Geçtiğimiz günlerde CHP'den istifa etti. İstifadır, tek taraflı müessesedir. Kişinin en doğal hakkıdır.
Ancak istifa sonrası meydana gelen gelişmeler, konunun bir süre daha gündemde kalacağını ortaya koyuyor.
CHP Eski Genel Saymanı Mahmut Yıldız'ın hafta içinde ortaya attığı Halk TV ile ilgili iddialar oldukça ilginçti. Yıldız iddiasında, kuruluş masraflarını karşıladığı Halk TV'nin hisselerinin tamamının sonradan çıkan bir şirket yasası ile Deniz Baykal tarafından alındığını, Aslı Baykal'ın da babası adına kanalı 2 milyon dolara sattığını öne sürüyordu.
Aslı Baykal, konuyla ilgili soruyu yanıtlarken “Türkiye Cumhuriyeti bir hukuk devletidir. Yalan, iftira ve şantaj devleti değildir” diyordu...
AKP'ye sorduğunuz “Rüşvet aldınız mı; yolsuzluk yaptınız mı?” sorularına verilen “Ezan susmaz,bayrak inmez; TOGG'u durduramazsınız” yanıtlarına ne kadar benziyor değil mi?
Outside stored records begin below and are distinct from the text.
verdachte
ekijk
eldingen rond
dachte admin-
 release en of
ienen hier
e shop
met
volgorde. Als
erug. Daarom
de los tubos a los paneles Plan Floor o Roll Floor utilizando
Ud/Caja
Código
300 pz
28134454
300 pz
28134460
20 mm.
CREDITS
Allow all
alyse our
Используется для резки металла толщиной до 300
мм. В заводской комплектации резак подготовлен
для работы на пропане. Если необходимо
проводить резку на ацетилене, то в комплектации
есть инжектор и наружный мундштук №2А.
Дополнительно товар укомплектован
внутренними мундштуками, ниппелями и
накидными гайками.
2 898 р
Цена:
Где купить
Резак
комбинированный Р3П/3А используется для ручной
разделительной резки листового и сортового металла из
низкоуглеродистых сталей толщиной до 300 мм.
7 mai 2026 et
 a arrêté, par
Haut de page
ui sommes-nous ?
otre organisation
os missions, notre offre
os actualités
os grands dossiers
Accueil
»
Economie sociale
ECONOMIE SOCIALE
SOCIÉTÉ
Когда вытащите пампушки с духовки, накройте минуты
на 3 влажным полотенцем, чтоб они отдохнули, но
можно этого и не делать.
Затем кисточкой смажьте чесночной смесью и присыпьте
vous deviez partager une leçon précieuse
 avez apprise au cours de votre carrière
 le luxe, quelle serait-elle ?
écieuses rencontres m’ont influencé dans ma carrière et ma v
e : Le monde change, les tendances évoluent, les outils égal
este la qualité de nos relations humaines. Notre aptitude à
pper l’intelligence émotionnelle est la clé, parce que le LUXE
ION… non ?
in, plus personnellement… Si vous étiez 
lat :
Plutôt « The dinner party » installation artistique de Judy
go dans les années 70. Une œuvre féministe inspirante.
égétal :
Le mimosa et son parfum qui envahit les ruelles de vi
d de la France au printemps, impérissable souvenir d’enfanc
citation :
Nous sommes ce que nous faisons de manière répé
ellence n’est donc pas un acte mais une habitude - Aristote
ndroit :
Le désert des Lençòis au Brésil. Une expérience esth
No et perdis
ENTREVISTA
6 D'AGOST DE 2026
Ancak Aslı Baykal'ın CHP'den istifasından sonra AKP'ye mi geçeceği, yeni bir parti mi kuracağı söylentileri kulislerde yorumlanırken, yanıtı Halk TV polemiği üzerinden verdi. Sosyal medya üzerinden yanıtı şöyleydi Aslı Hanım'ın;
“Gayrimilli odağın iktidar olamayacağı bir teorik zemine katkıda bulunmaya çalışıyorum”
İşte bu açıklama bizi yollar öncesine götürdü. Kısaca özetleyelim;
Tarih 22 Şubat 2003... Yer İstanbul Beylerbeyi Seaport Restoran. Gecenin ilerleyen saatleri. Restoran müşterilere kapatılmış. Yalnızca iki masa var. Masalardan birinde CHP milletvekili Bülent Tanla ile daha sonra Star Medya Grup Başkanı olan Haluk Görgün var. Diğer masada ise Deniz Baykal ile Recep Tayyip Erdoğan oturuyor. Yemek sonrası her ikisinin de yüzleri gülmektedir. Daha sonra yemekle ilgili söylentiler yayılır. Ancak Baykal da Erdoğan da bu konuda tek kelime etmezler. Siyaset kulislerinde yıllar sonra yapılacak Erdoğan - Büyükanıt arasındaki 'Dolmabahçe Protokolü' gibi bir de 'Beylerbeyi Protokolü'nün varlığı tartışılmaktadır.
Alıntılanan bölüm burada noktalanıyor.